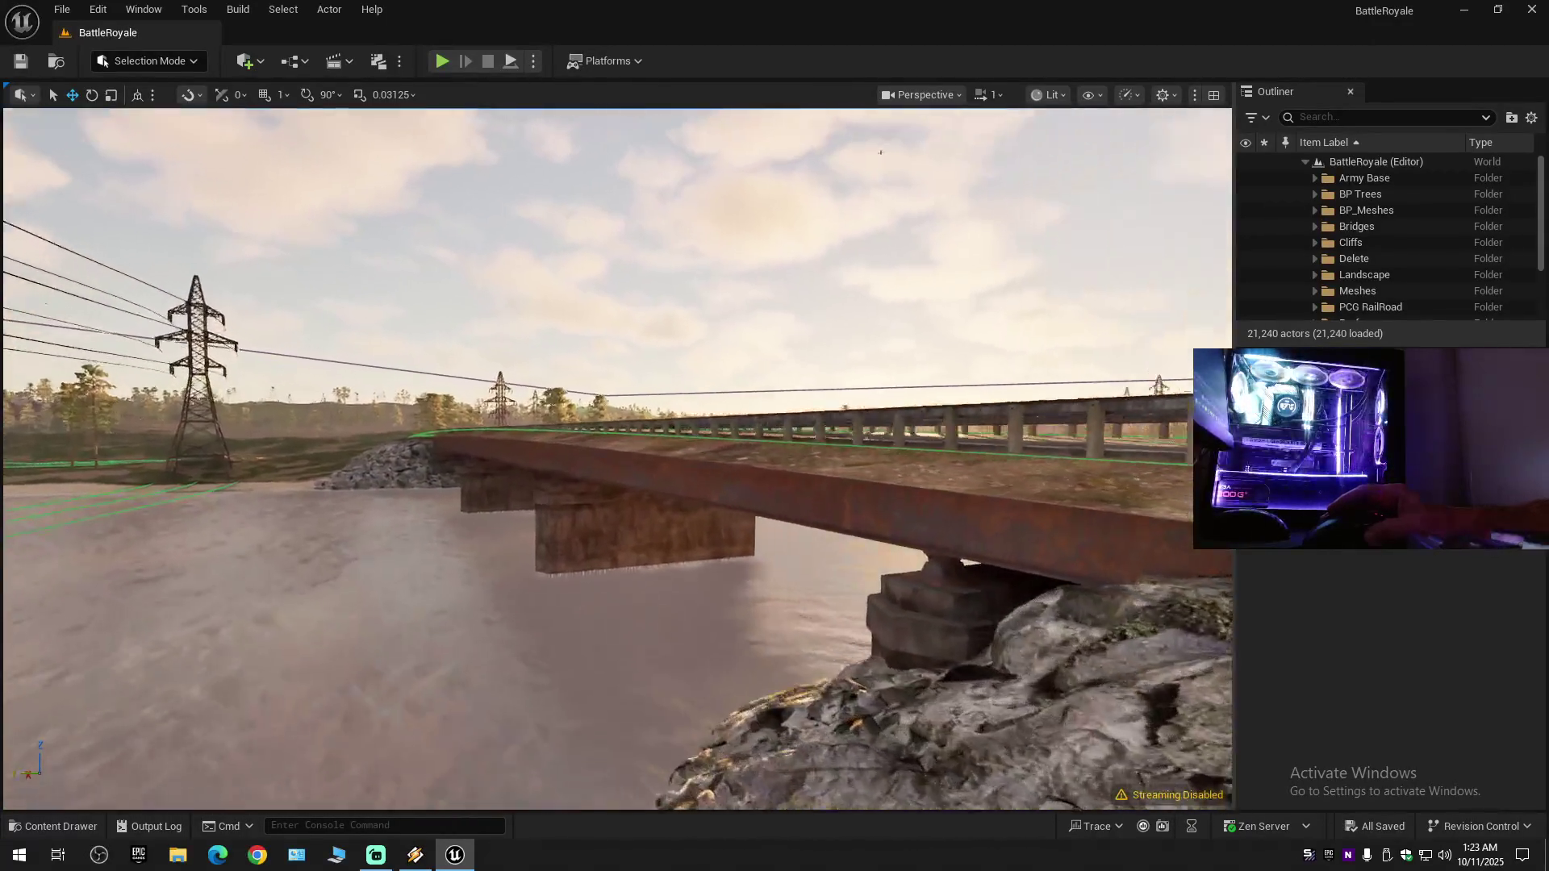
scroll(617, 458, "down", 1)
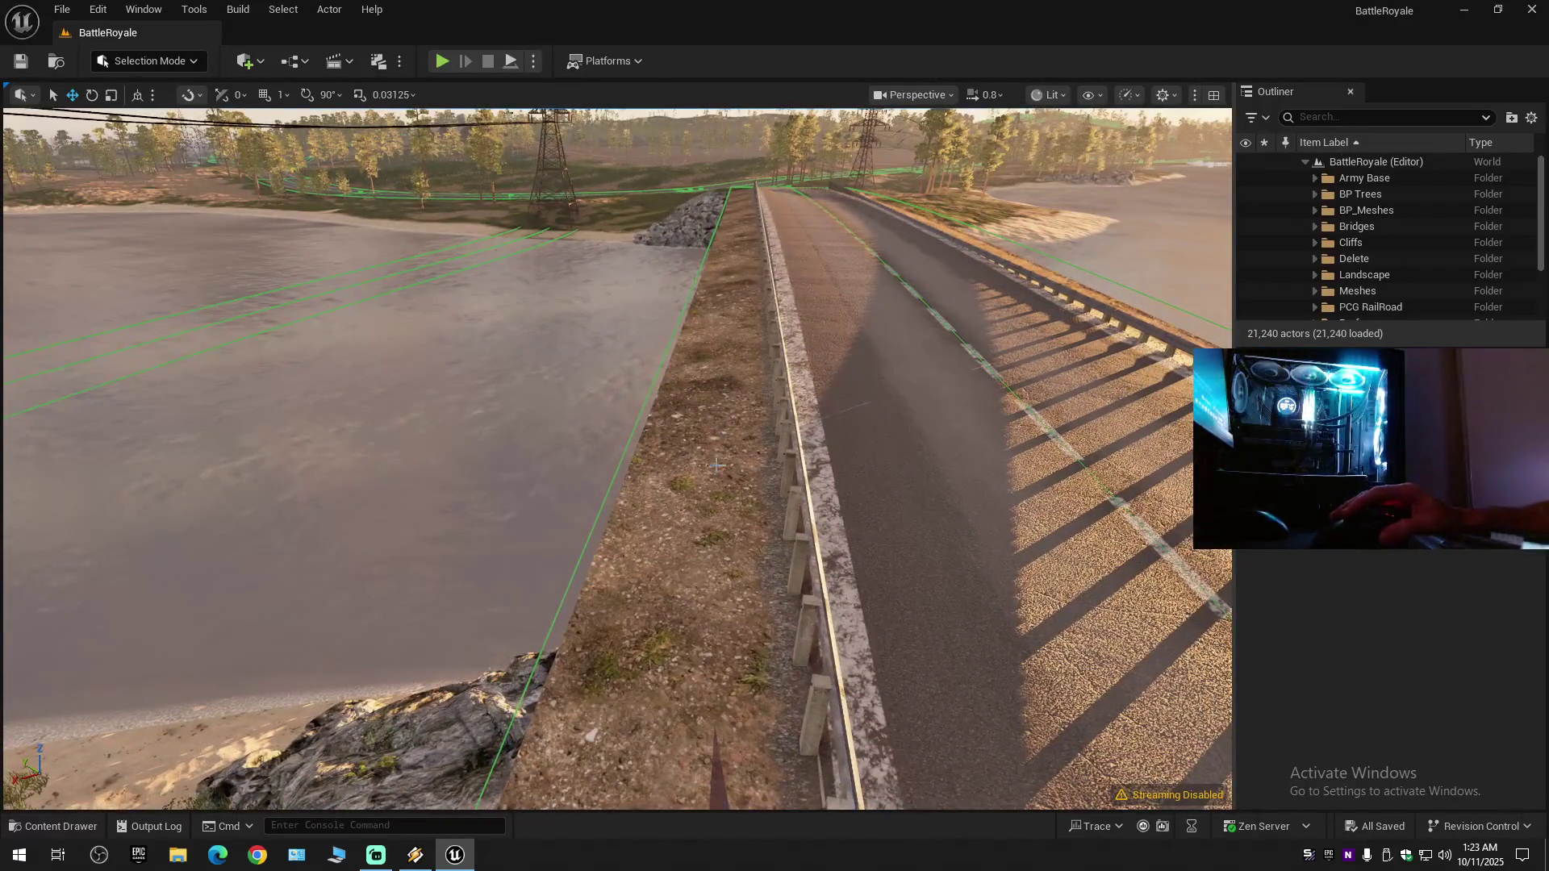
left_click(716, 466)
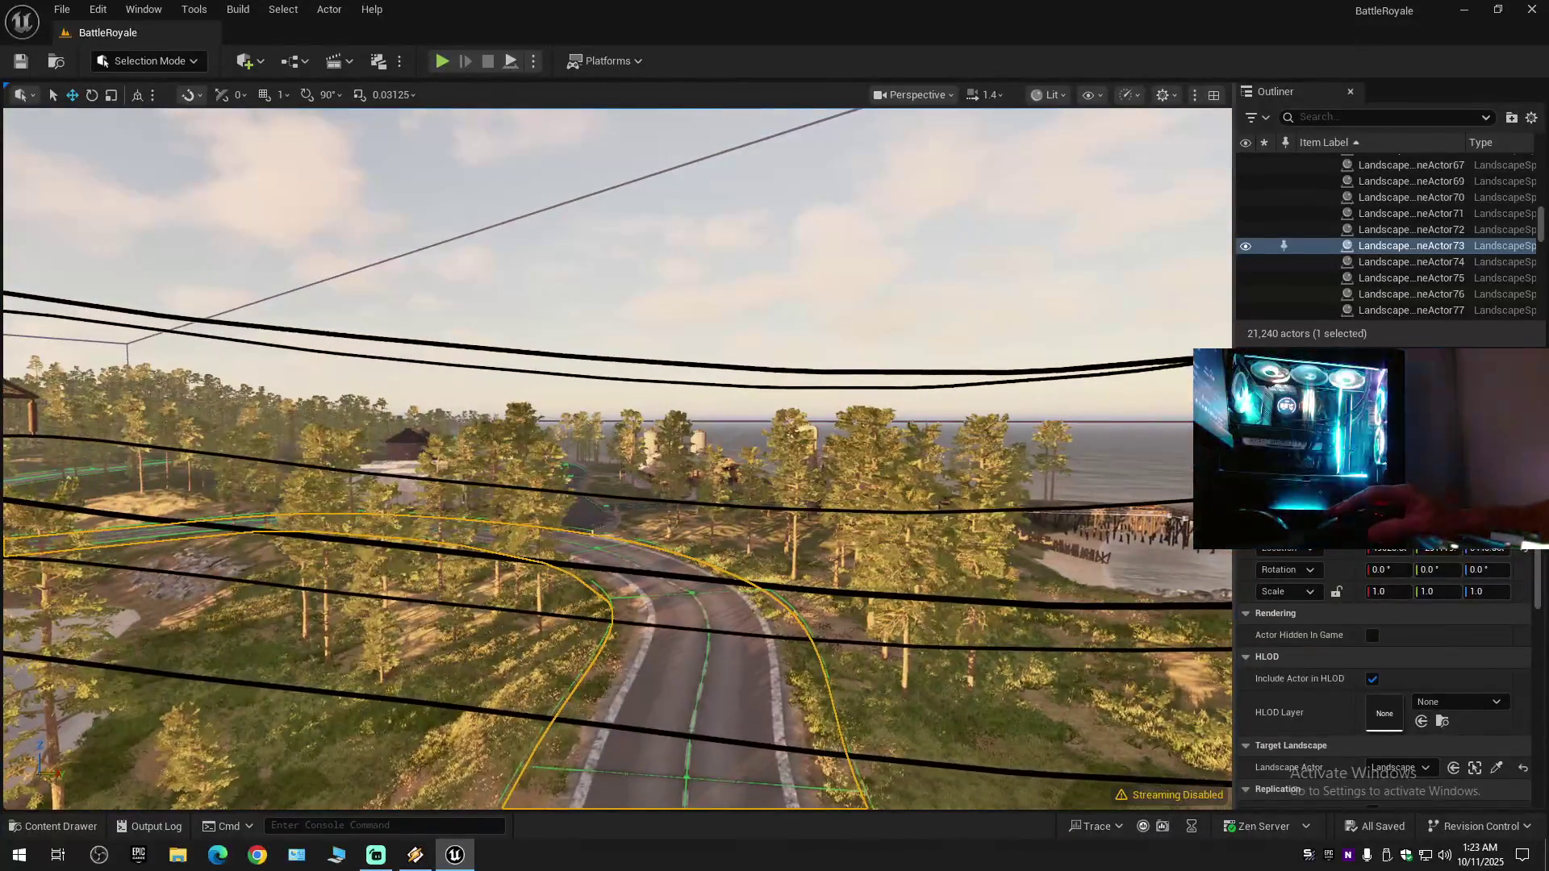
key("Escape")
· · · · · · ·
Write the data out again word for word; leave the pictures behind.

scroll(617, 458, "down", 1)
left_click(716, 466)
key("Escape")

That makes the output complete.